From the entries that follow, reproduce exactly and only the lines from the line with "(usegerberadvancedattributes true)" to the line with "(gr_arc (start 79.375", endpoints included.

=-=-=-=-=

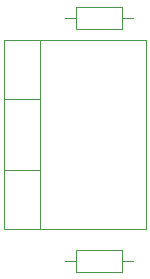
<source format=gbr>
%TF.GenerationSoftware,KiCad,Pcbnew,7.0.9*%
%TF.CreationDate,2024-01-10T19:06:40-08:00*%
%TF.ProjectId,CANswitch,43414e73-7769-4746-9368-2e6b69636164,rev?*%
%TF.SameCoordinates,Original*%
%TF.FileFunction,Legend,Top*%
%TF.FilePolarity,Positive*%
%FSLAX46Y46*%
G04 Gerber Fmt 4.6, Leading zero omitted, Abs format (unit mm)*
G04 Created by KiCad (PCBNEW 7.0.9) date 2024-01-10 19:06:40*
%MOMM*%
%LPD*%
G01*
G04 APERTURE LIST*
%ADD10C,0.120000*%
%ADD11C,0.100000*%
G04 APERTURE END LIST*
D10*
%TO.C,R2*%
X194640000Y-58674000D02*
X193690000Y-58674000D01*
X193690000Y-59594000D02*
X193690000Y-57754000D01*
X193690000Y-57754000D02*
X189850000Y-57754000D01*
X189850000Y-59594000D02*
X193690000Y-59594000D01*
X189850000Y-57754000D02*
X189850000Y-59594000D01*
X188900000Y-58674000D02*
X189850000Y-58674000D01*
D11*
%TO.C,SW1*%
X186738000Y-39990000D02*
X186738000Y-55990000D01*
X195738000Y-39990000D02*
X183738000Y-39990000D01*
X183738000Y-39990000D02*
X183738000Y-55990000D01*
X183738000Y-55990000D02*
X195738000Y-55990000D01*
X195738000Y-55990000D02*
X195738000Y-39990000D01*
X186738000Y-44990000D02*
X183738000Y-44990000D01*
X183738000Y-44990000D02*
X183738000Y-50990000D01*
X183738000Y-50990000D02*
X186738000Y-50990000D01*
X186738000Y-50990000D02*
X186738000Y-44990000D01*
D10*
%TO.C,R1*%
X194640000Y-38100000D02*
X193690000Y-38100000D01*
X193690000Y-39020000D02*
X193690000Y-37180000D01*
X193690000Y-37180000D02*
X189850000Y-37180000D01*
X189850000Y-39020000D02*
X193690000Y-39020000D01*
X189850000Y-37180000D02*
X189850000Y-39020000D01*
X188900000Y-38100000D02*
X189850000Y-38100000D01*
%TD*%
M02*

</source>
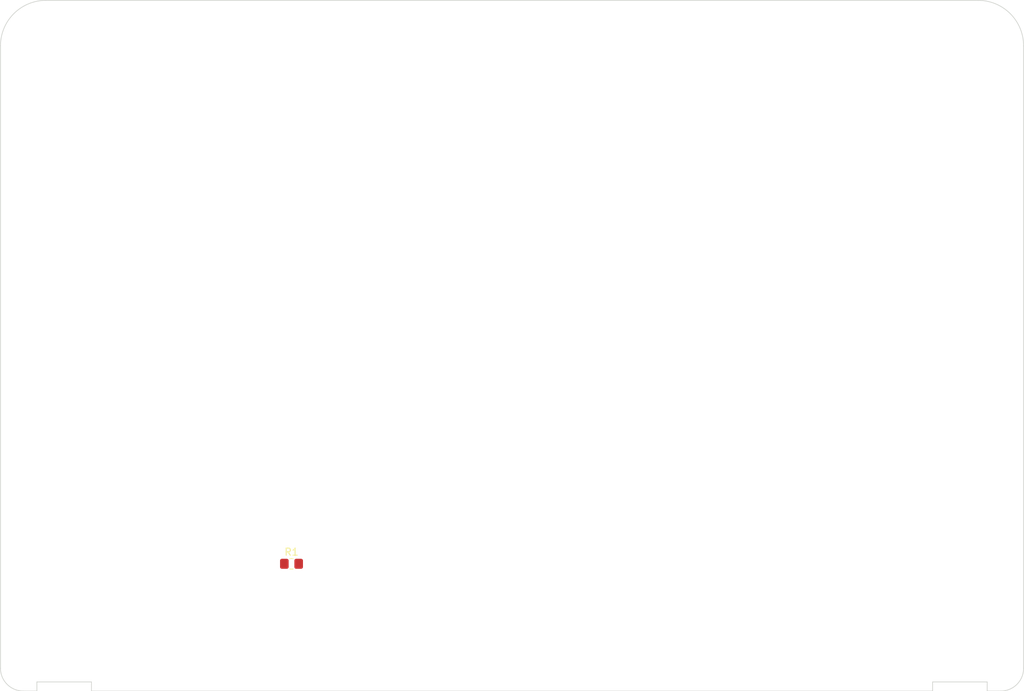
<source format=kicad_pcb>
(kicad_pcb (version 20221018) (generator pcbnew)

  (general
    (thickness 1.6)
  )

  (paper "A4")
  (layers
    (0 "F.Cu" signal)
    (31 "B.Cu" signal)
    (32 "B.Adhes" user "B.Adhesive")
    (33 "F.Adhes" user "F.Adhesive")
    (34 "B.Paste" user)
    (35 "F.Paste" user)
    (36 "B.SilkS" user "B.Silkscreen")
    (37 "F.SilkS" user "F.Silkscreen")
    (38 "B.Mask" user)
    (39 "F.Mask" user)
    (40 "Dwgs.User" user "User.Drawings")
    (41 "Cmts.User" user "User.Comments")
    (42 "Eco1.User" user "User.Eco1")
    (43 "Eco2.User" user "User.Eco2")
    (44 "Edge.Cuts" user)
    (45 "Margin" user)
    (46 "B.CrtYd" user "B.Courtyard")
    (47 "F.CrtYd" user "F.Courtyard")
    (48 "B.Fab" user)
    (49 "F.Fab" user)
    (50 "User.1" user)
    (51 "User.2" user)
    (52 "User.3" user)
    (53 "User.4" user)
    (54 "User.5" user)
    (55 "User.6" user)
    (56 "User.7" user)
    (57 "User.8" user)
    (58 "User.9" user)
  )

  (setup
    (pad_to_mask_clearance 0)
    (pcbplotparams
      (layerselection 0x00010fc_ffffffff)
      (plot_on_all_layers_selection 0x0000000_00000000)
      (disableapertmacros false)
      (usegerberextensions false)
      (usegerberattributes true)
      (usegerberadvancedattributes true)
      (creategerberjobfile true)
      (dashed_line_dash_ratio 12.000000)
      (dashed_line_gap_ratio 3.000000)
      (svgprecision 4)
      (plotframeref false)
      (viasonmask false)
      (mode 1)
      (useauxorigin false)
      (hpglpennumber 1)
      (hpglpenspeed 20)
      (hpglpendiameter 15.000000)
      (dxfpolygonmode true)
      (dxfimperialunits true)
      (dxfusepcbnewfont true)
      (psnegative false)
      (psa4output false)
      (plotreference true)
      (plotvalue true)
      (plotinvisibletext false)
      (sketchpadsonfab false)
      (subtractmaskfromsilk false)
      (outputformat 1)
      (mirror false)
      (drillshape 1)
      (scaleselection 1)
      (outputdirectory "")
    )
  )

  (net 0 "")
  (net 1 "VCC")
  (net 2 "GND")

  (footprint "MountingHole:MountingHole_125mil" (layer "F.Cu") (at 88.138 60.96))

  (footprint "MountingHole:MountingHole_125mil" (layer "F.Cu") (at 81.28 60.96))

  (footprint "Resistor_SMD:R_0805_2012Metric_Pad1.20x1.40mm_HandSolder" (layer "F.Cu") (at 116.84 134.62))

  (footprint "MountingHole:MountingHole_125mil" (layer "F.Cu") (at 207.137 60.96))

  (footprint "MountingHole:MountingHole_125mil" (layer "F.Cu") (at 213.995 60.96))

  (gr_line (start 81.28 151.13) (end 81.28 152.4)
    (stroke (width 0.1) (type default)) (layer "Edge.Cuts") (tstamp 11daea01-c58e-448a-961b-97805f576b33))
  (gr_line (start 206.375 151.13) (end 206.375 152.4)
    (stroke (width 0.1) (type default)) (layer "Edge.Cuts") (tstamp 24b5629e-550f-4d0d-b5e2-3cb5cbb878b2))
  (gr_line (start 82.55 55.88) (end 212.725 55.88)
    (stroke (width 0.1) (type default)) (layer "Edge.Cuts") (tstamp 30c9864e-d092-4bc7-af8c-389e3c354a95))
  (gr_arc (start 79.375 152.4) (mid 77.129936 151.470064) (end 76.2 149.225)
    (stroke (width 0.1) (type default)) (layer "Edge.Cuts") (tstamp 46fd7063-c1b1-4462-afad-e3be8edbdcc8))
  (gr_line (start 213.995 152.4) (end 213.995 151.13)
    (stroke (width 0.1) (type default)) (layer "Edge.Cuts") (tstamp 499f54ce-5729-478b-9bf3-44139aa7b3e3))
  (gr_line (start 213.995 152.4) (end 215.9 152.4)
    (stroke (width 0.1) (type default)) (layer "Edge.Cuts") (tstamp 58747854-4856-49d6-b1bf-6e9fce218d5b))
  (gr_line (start 79.375 152.4) (end 81.28 152.4)
    (stroke (width 0.1) (type default)) (layer "Edge.Cuts") (tstamp 5f0c0392-6608-481b-a554-d0e4daf6961a))
  (gr_line (start 213.995 151.13) (end 206.375 151.13)
    (stroke (width 0.1) (type default)) (layer "Edge.Cuts") (tstamp 7180f969-442f-4adf-9ab5-9bcb1115f6be))
  (gr_line (start 219.075 62.23) (end 219.075 149.225)
    (stroke (width 0.1) (type default)) (layer "Edge.Cuts") (tstamp 7209c176-6b75-42e4-8945-333fe8bffee1))
  (gr_arc (start 212.725 55.88) (mid 217.215128 57.739872) (end 219.075 62.23)
    (stroke (width 0.1) (type default)) (layer "Edge.Cuts") (tstamp 8d22e0fa-331a-43d4-9a55-314cf6efe315))
  (gr_line (start 88.9 151.13) (end 88.9 152.4)
    (stroke (width 0.1) (type default)) (layer "Edge.Cuts") (tstamp adad7c01-c39b-4439-b737-efbd13381096))
  (gr_line (start 76.2 149.225) (end 76.2 62.23)
    (stroke (width 0.1) (type default)) (layer "Edge.Cuts") (tstamp b00a0810-31cb-4edd-80cb-22d376bdabab))
  (gr_line (start 206.375 152.4) (end 88.9 152.4)
    (stroke (width 0.1) (type default)) (layer "Edge.Cuts") (tstamp b2aa5d31-a97c-4d44-9ffb-6c59e28c0131))
  (gr_line (start 81.28 151.13) (end 88.9 151.13)
    (stroke (width 0.1) (type default)) (layer "Edge.Cuts") (tstamp b33e09ef-fc43-47b1-8718-dc96a788937a))
  (gr_arc (start 76.2 62.23) (mid 78.059872 57.739872) (end 82.55 55.88)
    (stroke (width 0.1) (type default)) (layer "Edge.Cuts") (tstamp b7cb6a14-3fb2-47e9-adc7-36e5c30c0e14))
  (gr_arc (start 219.075 149.225) (mid 218.145064 151.470064) (end 215.9 152.4)
    (stroke (width 0.1) (type default)) (layer "Edge.Cuts") (tstamp bd17e994-5a7a-4c77-a4cd-28e2373a0733))

)

</source>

=-=-=-=-=

[Result of this exercise]:
      (usegerberadvancedattributes true)
      (creategerberjobfile true)
      (dashed_line_dash_ratio 12.000000)
      (dashed_line_gap_ratio 3.000000)
      (svgprecision 4)
      (plotframeref false)
      (viasonmask false)
      (mode 1)
      (useauxorigin false)
      (hpglpennumber 1)
      (hpglpenspeed 20)
      (hpglpendiameter 15.000000)
      (dxfpolygonmode true)
      (dxfimperialunits true)
      (dxfusepcbnewfont true)
      (psnegative false)
      (psa4output false)
      (plotreference true)
      (plotvalue true)
      (plotinvisibletext false)
      (sketchpadsonfab false)
      (subtractmaskfromsilk false)
      (outputformat 1)
      (mirror false)
      (drillshape 1)
      (scaleselection 1)
      (outputdirectory "")
    )
  )

  (net 0 "")
  (net 1 "VCC")
  (net 2 "GND")

  (footprint "MountingHole:MountingHole_125mil" (layer "F.Cu") (at 88.138 60.96))

  (footprint "MountingHole:MountingHole_125mil" (layer "F.Cu") (at 81.28 60.96))

  (footprint "Resistor_SMD:R_0805_2012Metric_Pad1.20x1.40mm_HandSolder" (layer "F.Cu") (at 116.84 134.62))

  (footprint "MountingHole:MountingHole_125mil" (layer "F.Cu") (at 207.137 60.96))

  (footprint "MountingHole:MountingHole_125mil" (layer "F.Cu") (at 213.995 60.96))

  (gr_line (start 81.28 151.13) (end 81.28 152.4)
    (stroke (width 0.1) (type default)) (layer "Edge.Cuts") (tstamp 11daea01-c58e-448a-961b-97805f576b33))
  (gr_line (start 206.375 151.13) (end 206.375 152.4)
    (stroke (width 0.1) (type default)) (layer "Edge.Cuts") (tstamp 24b5629e-550f-4d0d-b5e2-3cb5cbb878b2))
  (gr_line (start 82.55 55.88) (end 212.725 55.88)
    (stroke (width 0.1) (type default)) (layer "Edge.Cuts") (tstamp 30c9864e-d092-4bc7-af8c-389e3c354a95))
  (gr_arc (start 79.375 152.4) (mid 77.129936 151.470064) (end 76.2 149.225)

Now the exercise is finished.